» EXERCISE AIM
Set down a faithful copy of every record, and skip the pictures in it.
* * *
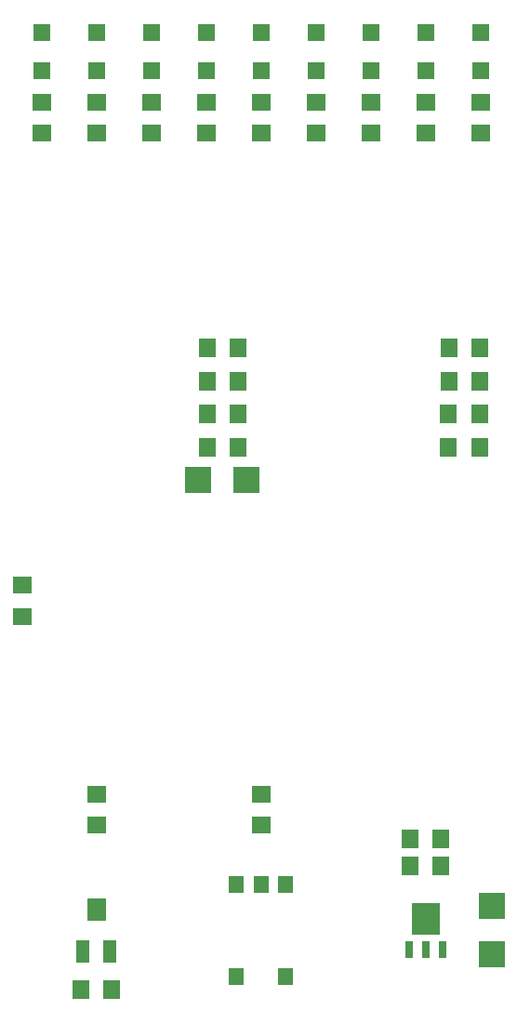
<source format=gbr>
G04 EAGLE Gerber RS-274X export*
G75*
%MOMM*%
%FSLAX34Y34*%
%LPD*%
%INSolderpaste Top*%
%IPPOS*%
%AMOC8*
5,1,8,0,0,1.08239X$1,22.5*%
G01*
%ADD10R,1.600000X1.800000*%
%ADD11R,1.800000X1.600000*%
%ADD12R,2.400000X2.400000*%
%ADD13R,0.800000X1.500000*%
%ADD14R,2.500000X3.000000*%
%ADD15R,1.500000X1.500000*%
%ADD16R,1.803000X1.600000*%
%ADD17R,1.600000X1.803000*%
%ADD18R,1.300000X2.000000*%
%ADD19R,1.800000X2.000000*%
%ADD20R,1.400000X1.600000*%


D10*
X201000Y630000D03*
X229000Y630000D03*
X421000Y630000D03*
X449000Y630000D03*
X421000Y600000D03*
X449000Y600000D03*
D11*
X250000Y196000D03*
X250000Y224000D03*
D10*
X86000Y46000D03*
X114000Y46000D03*
D11*
X32500Y386000D03*
X32500Y414000D03*
D10*
X414000Y183500D03*
X386000Y183500D03*
X414000Y158500D03*
X386000Y158500D03*
D12*
X237000Y510000D03*
X193000Y510000D03*
X460000Y78000D03*
X460000Y122000D03*
D13*
X415000Y82500D03*
X385000Y82500D03*
X400000Y82500D03*
D14*
X400000Y110500D03*
D15*
X50000Y917500D03*
X50000Y882500D03*
X100000Y917500D03*
X100000Y882500D03*
X150000Y917500D03*
X150000Y882500D03*
X200000Y917500D03*
X200000Y882500D03*
X300000Y917500D03*
X300000Y882500D03*
X350000Y917500D03*
X350000Y882500D03*
X400000Y917500D03*
X400000Y882500D03*
X450000Y917500D03*
X450000Y882500D03*
X250000Y917500D03*
X250000Y882500D03*
D16*
X50000Y854220D03*
X50000Y825780D03*
D17*
X420780Y570000D03*
X449220Y570000D03*
X420780Y540000D03*
X449220Y540000D03*
X200780Y600000D03*
X229220Y600000D03*
X200780Y540000D03*
X229220Y540000D03*
X200780Y570000D03*
X229220Y570000D03*
D18*
X87500Y81000D03*
X112500Y81000D03*
D19*
X100000Y119000D03*
D16*
X100000Y195780D03*
X100000Y224220D03*
X100000Y854220D03*
X100000Y825780D03*
X150000Y854220D03*
X150000Y825780D03*
X200000Y854220D03*
X200000Y825780D03*
X250000Y854220D03*
X250000Y825780D03*
X300000Y854220D03*
X300000Y825780D03*
X350000Y854220D03*
X350000Y825780D03*
X400000Y854220D03*
X400000Y825780D03*
X450000Y854220D03*
X450000Y825780D03*
D20*
X272500Y58000D03*
X272500Y142000D03*
X250000Y142000D03*
X227500Y142000D03*
X227500Y58000D03*
M02*

</source>
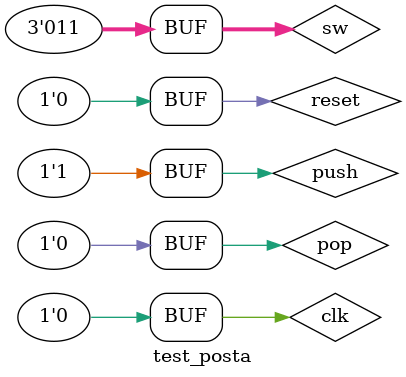
<source format=v>
`timescale 1ns / 1ps


module test_posta;
localparam T=20;
	// Inputs
	reg clk;
	reg reset;
	reg push;
	reg pop;
	reg [2:0] sw;

	// Outputs
	wire [2:0] salida;
	wire full;
	wire empty;
	wire error;
	wire [1:0] fruta;

	// Instantiate the Unit Under Test (UUT)
	test_fifo uut (
		.clk(clk), 
		.reset(reset), 
		.wr(push), 
		.rd(pop), 
		.sw(sw), 
		.led({full, empty, error, fruta, salida})
	);
		// clock
		// 20 ns clock running forever
		always 
		begin
			clk = 1'b1;
			#(T/2);
			clk = 1'b0;
			#(T/2);
		end
		// reset for the first half cycle
		initial begin
		reset = 1'b0;
			#(T/2);
		reset = 1'b1;
			#(T/2);
		reset = 1'b0;

		// Initialize Inputs
		push	= 1'b0;
		pop	= 1'b0;
		sw		= 2'b00;

		#100;
		
		// Initialize Inputs
		push	= 1'b1;
		pop	= 1'b0;
		sw		= 2'b11;

		#100;
		
		push	= 1'b0;
		pop	= 1'b0;
		sw		= 2'b00;

		#100;

		push	= 1'b1;
		pop	= 1'b0;
		sw		= 2'b10;

		#100;

		push	= 1'b0;
		pop	= 1'b0;
		sw		= 2'b01;

		#100;
		
		push	= 1'b0;
		pop	= 1'b1;
		sw		= 2'b01;

		#100;

		push	= 1'b1;
		pop	= 1'b0;
		sw		= 2'b11;

		#100;


	end
      
endmodule


</source>
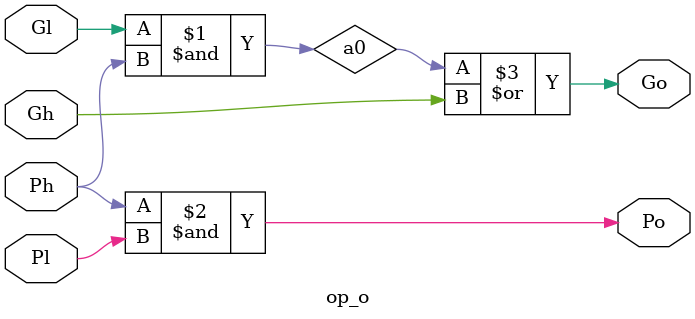
<source format=v>
/*
 This module implements the "o" operation in prefix carry aggregation, which is often shown as a filled black square in diagrams
 it takes two pairs of Generate and Propagate signals and outputs the aggregated pair
 (Go, Po) = (Gh, Ph) o (Gl, Pl), where:
 . Go = Gh |(Gl & Ph)
 . Po = Ph & Pl
 
 the "o" operation has the following properties:
 . (X3 o X2) o X1 = X3 o (X2 o X1)
 . (X2 o X1) o X1 = X2 o X1
 . (X2 o X1) o X2 = X2 o X1
 
 which makes it possible to design tree-like carry generation networks using partial results
 */
module op_o (input Gh,
             inout Ph,
             input Gl,
             input Pl,
             output Go,
             output Po);
    wire a0;
    and and0(a0,Gl,Ph);
    and and1(Po,Ph,Pl);
    or or0(Go,a0,Gh);
endmodule

</source>
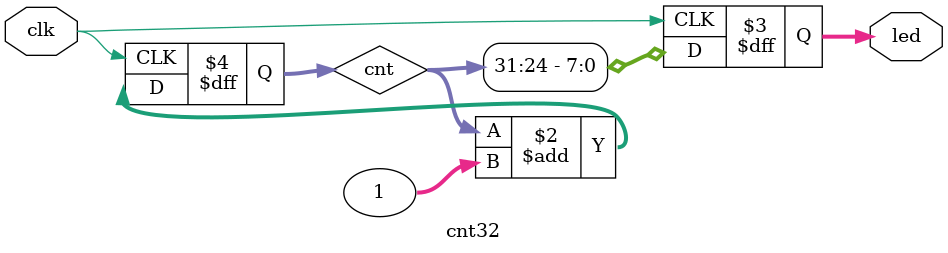
<source format=v>
`timescale 1ns / 1ps

module cnt32(
input			 clk,
output reg [7:0] led);
reg [31:0] cnt;
always@(posedge clk)
begin
	cnt <= cnt + 1;
	led <= cnt[31:24];
end
endmodule

</source>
* * *
» EXERCISE ANSWER
<source format=gbr>
G04 EAGLE Gerber RS-274X export*
G75*
%MOMM*%
%FSLAX34Y34*%
%LPD*%
%INSolderpaste Top*%
%IPPOS*%
%AMOC8*
5,1,8,0,0,1.08239X$1,22.5*%
G01*
%ADD10R,1.600000X1.800000*%
%ADD11R,1.800000X1.600000*%
%ADD12R,2.400000X2.400000*%
%ADD13R,0.800000X1.500000*%
%ADD14R,2.500000X3.000000*%
%ADD15R,1.500000X1.500000*%
%ADD16R,1.803000X1.600000*%
%ADD17R,1.600000X1.803000*%
%ADD18R,1.300000X2.000000*%
%ADD19R,1.800000X2.000000*%
%ADD20R,1.400000X1.600000*%


D10*
X201000Y630000D03*
X229000Y630000D03*
X421000Y630000D03*
X449000Y630000D03*
X421000Y600000D03*
X449000Y600000D03*
D11*
X250000Y196000D03*
X250000Y224000D03*
D10*
X86000Y46000D03*
X114000Y46000D03*
D11*
X32500Y386000D03*
X32500Y414000D03*
D10*
X414000Y183500D03*
X386000Y183500D03*
X414000Y158500D03*
X386000Y158500D03*
D12*
X237000Y510000D03*
X193000Y510000D03*
X460000Y78000D03*
X460000Y122000D03*
D13*
X415000Y82500D03*
X385000Y82500D03*
X400000Y82500D03*
D14*
X400000Y110500D03*
D15*
X50000Y917500D03*
X50000Y882500D03*
X100000Y917500D03*
X100000Y882500D03*
X150000Y917500D03*
X150000Y882500D03*
X200000Y917500D03*
X200000Y882500D03*
X300000Y917500D03*
X300000Y882500D03*
X350000Y917500D03*
X350000Y882500D03*
X400000Y917500D03*
X400000Y882500D03*
X450000Y917500D03*
X450000Y882500D03*
X250000Y917500D03*
X250000Y882500D03*
D16*
X50000Y854220D03*
X50000Y825780D03*
D17*
X420780Y570000D03*
X449220Y570000D03*
X420780Y540000D03*
X449220Y540000D03*
X200780Y600000D03*
X229220Y600000D03*
X200780Y540000D03*
X229220Y540000D03*
X200780Y570000D03*
X229220Y570000D03*
D18*
X87500Y81000D03*
X112500Y81000D03*
D19*
X100000Y119000D03*
D16*
X100000Y195780D03*
X100000Y224220D03*
X100000Y854220D03*
X100000Y825780D03*
X150000Y854220D03*
X150000Y825780D03*
X200000Y854220D03*
X200000Y825780D03*
X250000Y854220D03*
X250000Y825780D03*
X300000Y854220D03*
X300000Y825780D03*
X350000Y854220D03*
X350000Y825780D03*
X400000Y854220D03*
X400000Y825780D03*
X450000Y854220D03*
X450000Y825780D03*
D20*
X272500Y58000D03*
X272500Y142000D03*
X250000Y142000D03*
X227500Y142000D03*
X227500Y58000D03*
M02*

</source>
<source format=v>
`timescale 1ns / 1ps


module test_posta;
localparam T=20;
	// Inputs
	reg clk;
	reg reset;
	reg push;
	reg pop;
	reg [2:0] sw;

	// Outputs
	wire [2:0] salida;
	wire full;
	wire empty;
	wire error;
	wire [1:0] fruta;

	// Instantiate the Unit Under Test (UUT)
	test_fifo uut (
		.clk(clk), 
		.reset(reset), 
		.wr(push), 
		.rd(pop), 
		.sw(sw), 
		.led({full, empty, error, fruta, salida})
	);
		// clock
		// 20 ns clock running forever
		always 
		begin
			clk = 1'b1;
			#(T/2);
			clk = 1'b0;
			#(T/2);
		end
		// reset for the first half cycle
		initial begin
		reset = 1'b0;
			#(T/2);
		reset = 1'b1;
			#(T/2);
		reset = 1'b0;

		// Initialize Inputs
		push	= 1'b0;
		pop	= 1'b0;
		sw		= 2'b00;

		#100;
		
		// Initialize Inputs
		push	= 1'b1;
		pop	= 1'b0;
		sw		= 2'b11;

		#100;
		
		push	= 1'b0;
		pop	= 1'b0;
		sw		= 2'b00;

		#100;

		push	= 1'b1;
		pop	= 1'b0;
		sw		= 2'b10;

		#100;

		push	= 1'b0;
		pop	= 1'b0;
		sw		= 2'b01;

		#100;
		
		push	= 1'b0;
		pop	= 1'b1;
		sw		= 2'b01;

		#100;

		push	= 1'b1;
		pop	= 1'b0;
		sw		= 2'b11;

		#100;


	end
      
endmodule


</source>
<source format=v>
/*
 This module implements the "o" operation in prefix carry aggregation, which is often shown as a filled black square in diagrams
 it takes two pairs of Generate and Propagate signals and outputs the aggregated pair
 (Go, Po) = (Gh, Ph) o (Gl, Pl), where:
 . Go = Gh |(Gl & Ph)
 . Po = Ph & Pl
 
 the "o" operation has the following properties:
 . (X3 o X2) o X1 = X3 o (X2 o X1)
 . (X2 o X1) o X1 = X2 o X1
 . (X2 o X1) o X2 = X2 o X1
 
 which makes it possible to design tree-like carry generation networks using partial results
 */
module op_o (input Gh,
             inout Ph,
             input Gl,
             input Pl,
             output Go,
             output Po);
    wire a0;
    and and0(a0,Gl,Ph);
    and and1(Po,Ph,Pl);
    or or0(Go,a0,Gh);
endmodule

</source>
<source format=v>
`timescale 1ns / 1ps

module cnt32(
input			 clk,
output reg [7:0] led);
reg [31:0] cnt;
always@(posedge clk)
begin
	cnt <= cnt + 1;
	led <= cnt[31:24];
end
endmodule

</source>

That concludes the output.